§ **Task data**
--- START ---

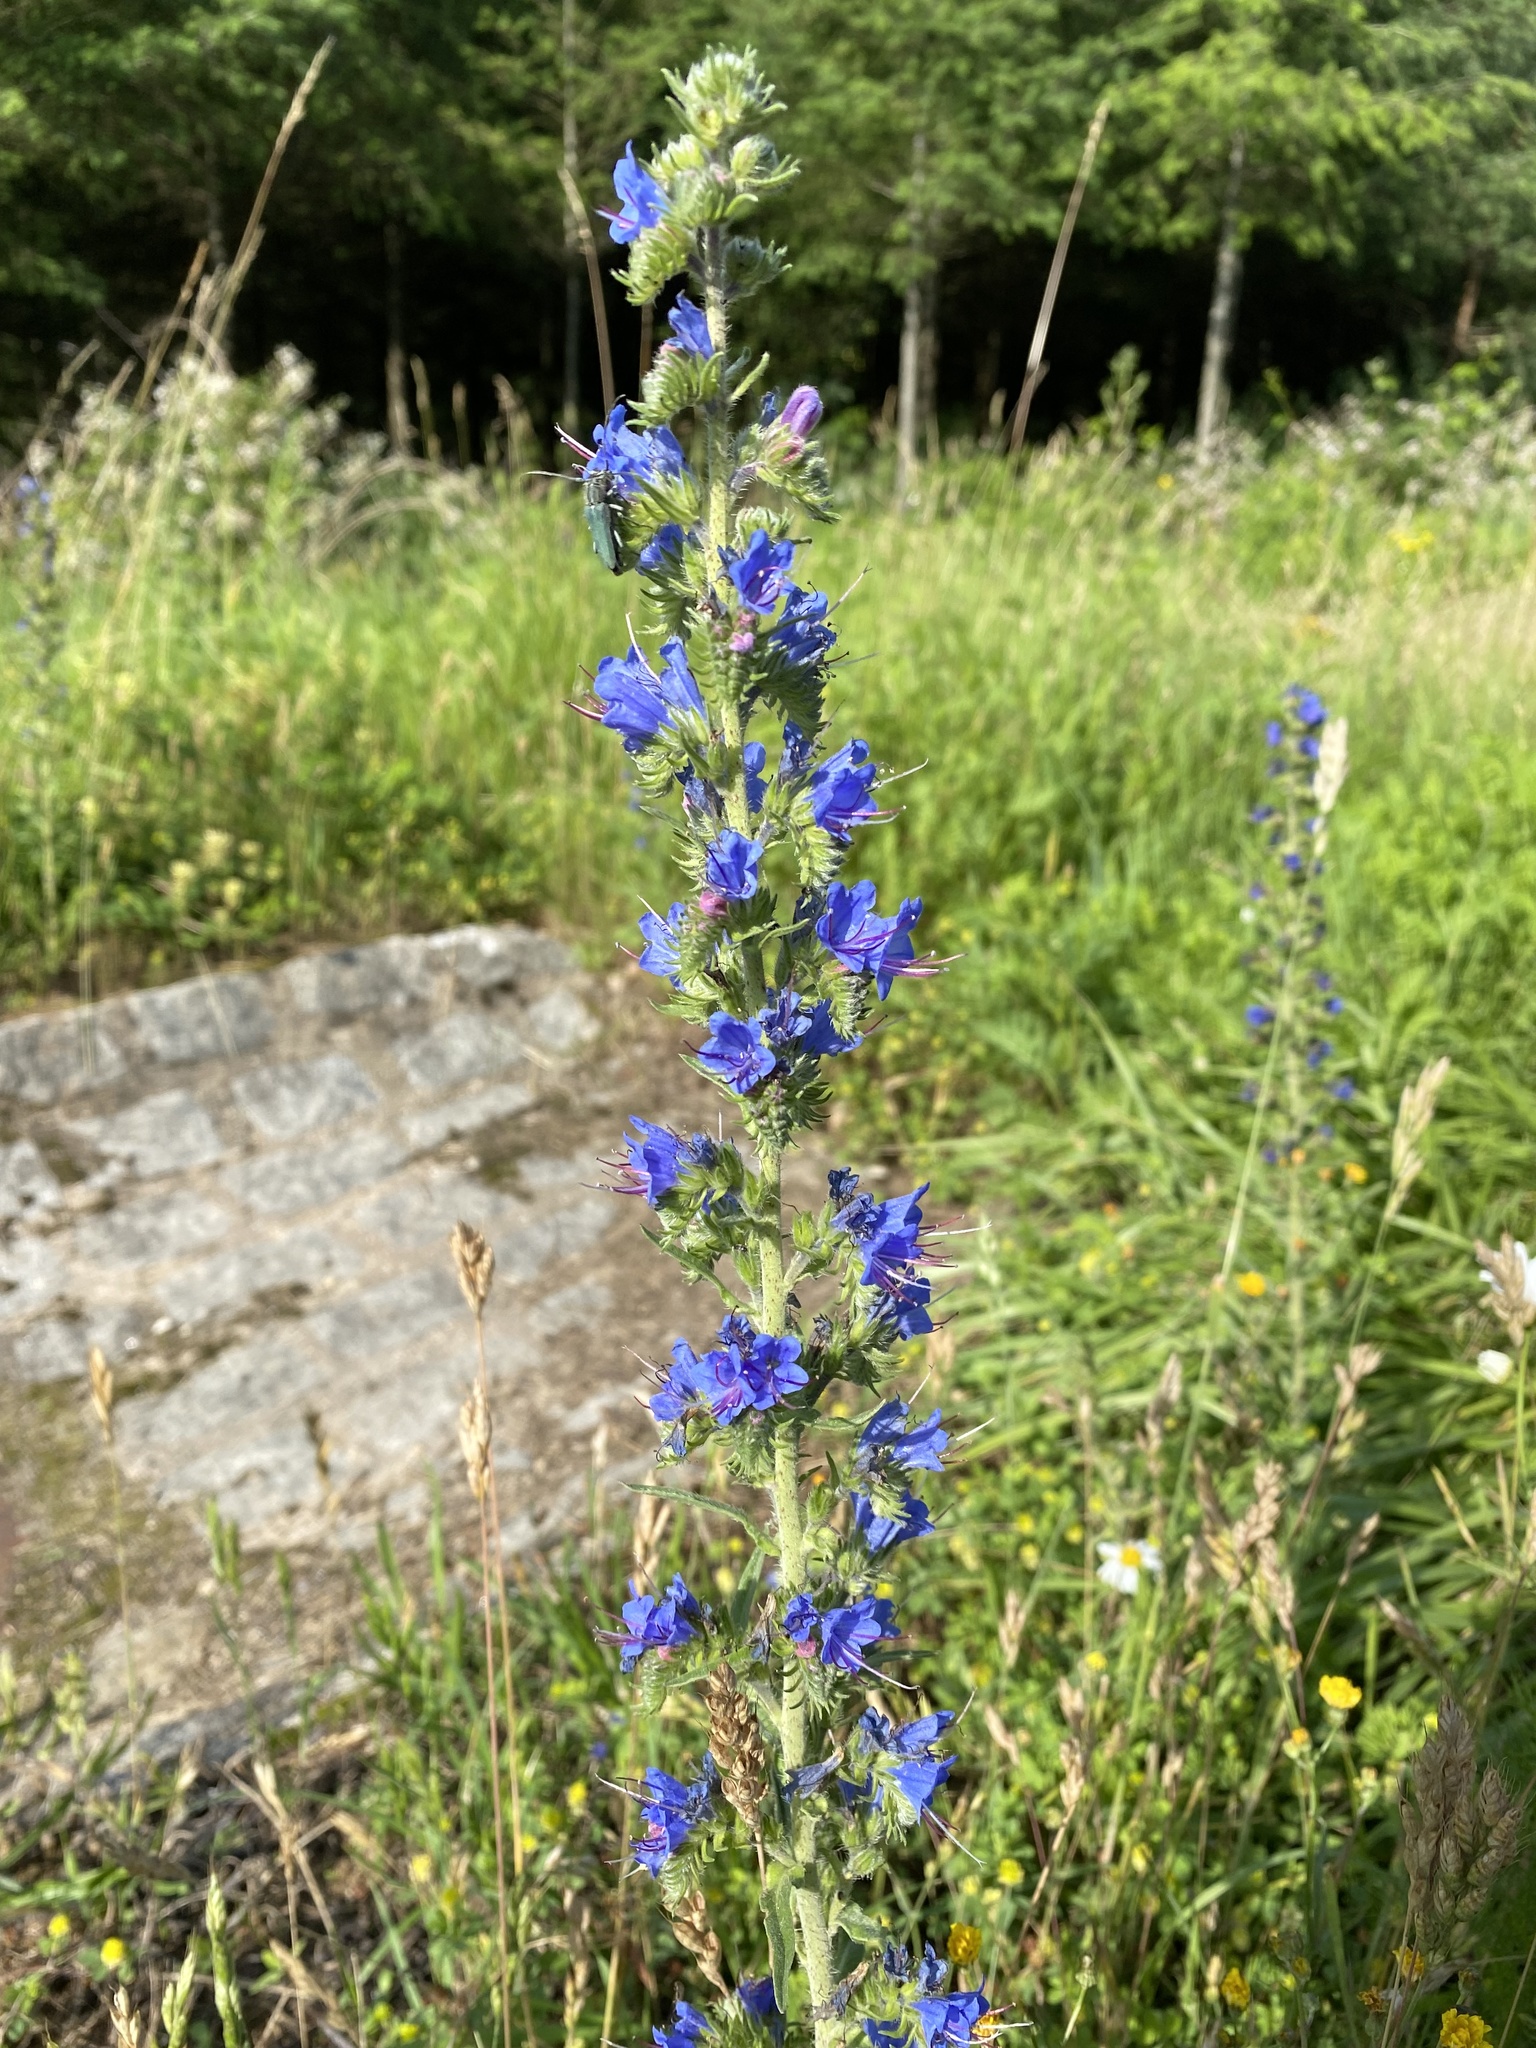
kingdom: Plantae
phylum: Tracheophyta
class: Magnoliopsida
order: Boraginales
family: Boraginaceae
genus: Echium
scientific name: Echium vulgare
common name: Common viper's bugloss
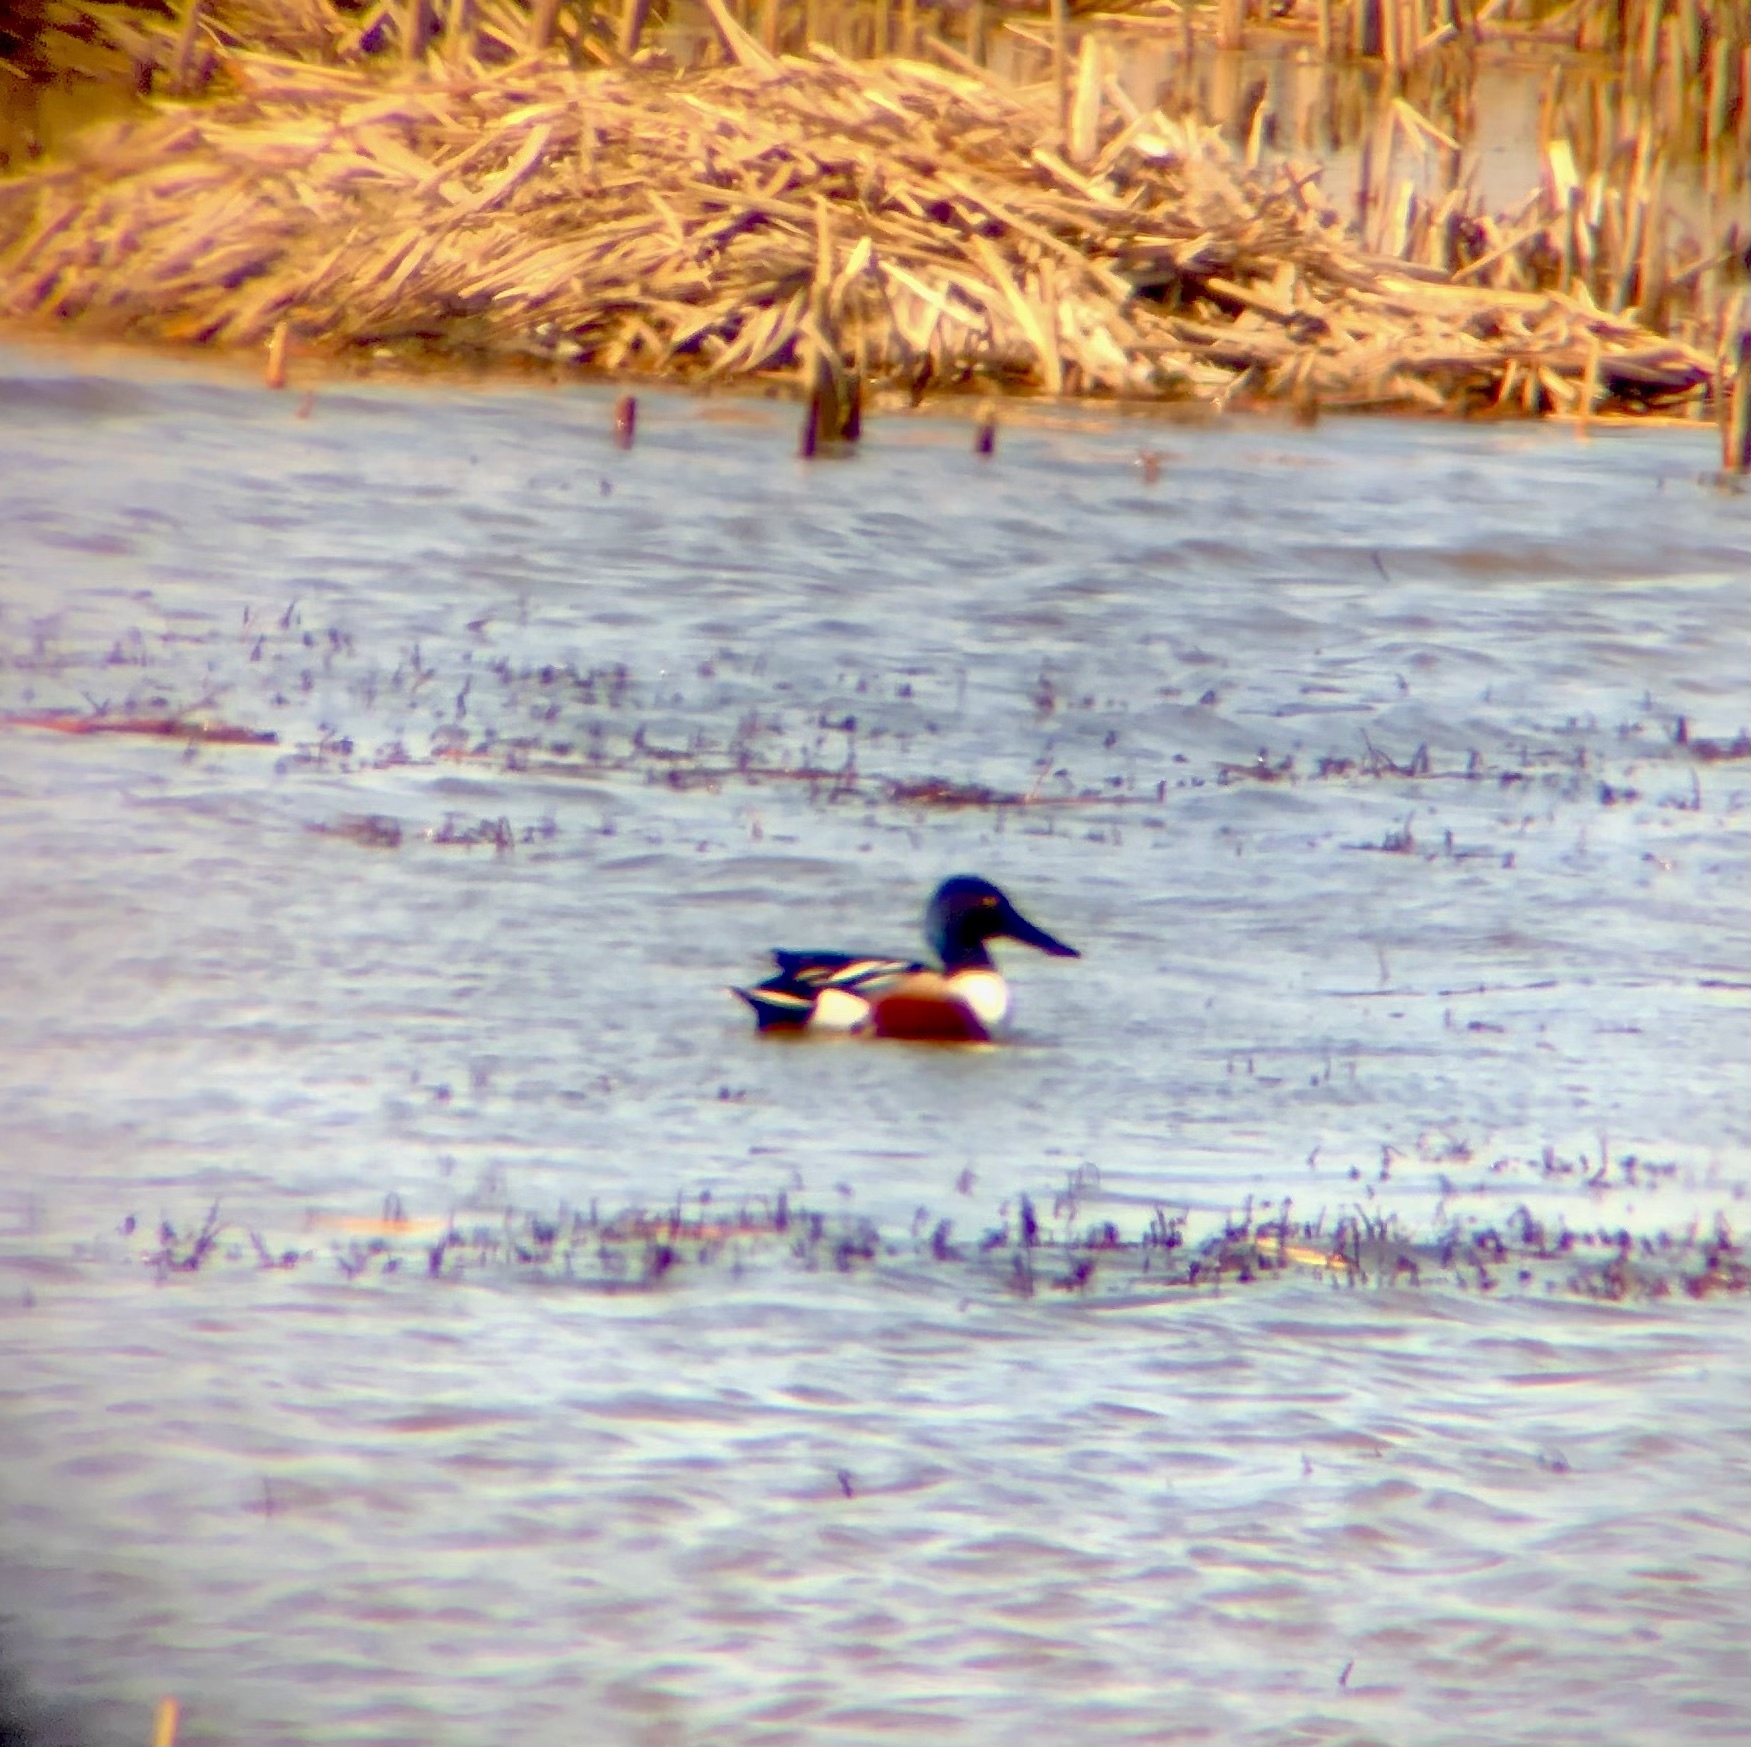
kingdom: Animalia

--- END ---

§ **Aim of the exercise**
Return every text line from the items above word for word, leaving out the pictures.

§ **Reply to the exercise**
kingdom: Plantae
phylum: Tracheophyta
class: Magnoliopsida
order: Boraginales
family: Boraginaceae
genus: Echium
scientific name: Echium vulgare
common name: Common viper's bugloss
kingdom: Animalia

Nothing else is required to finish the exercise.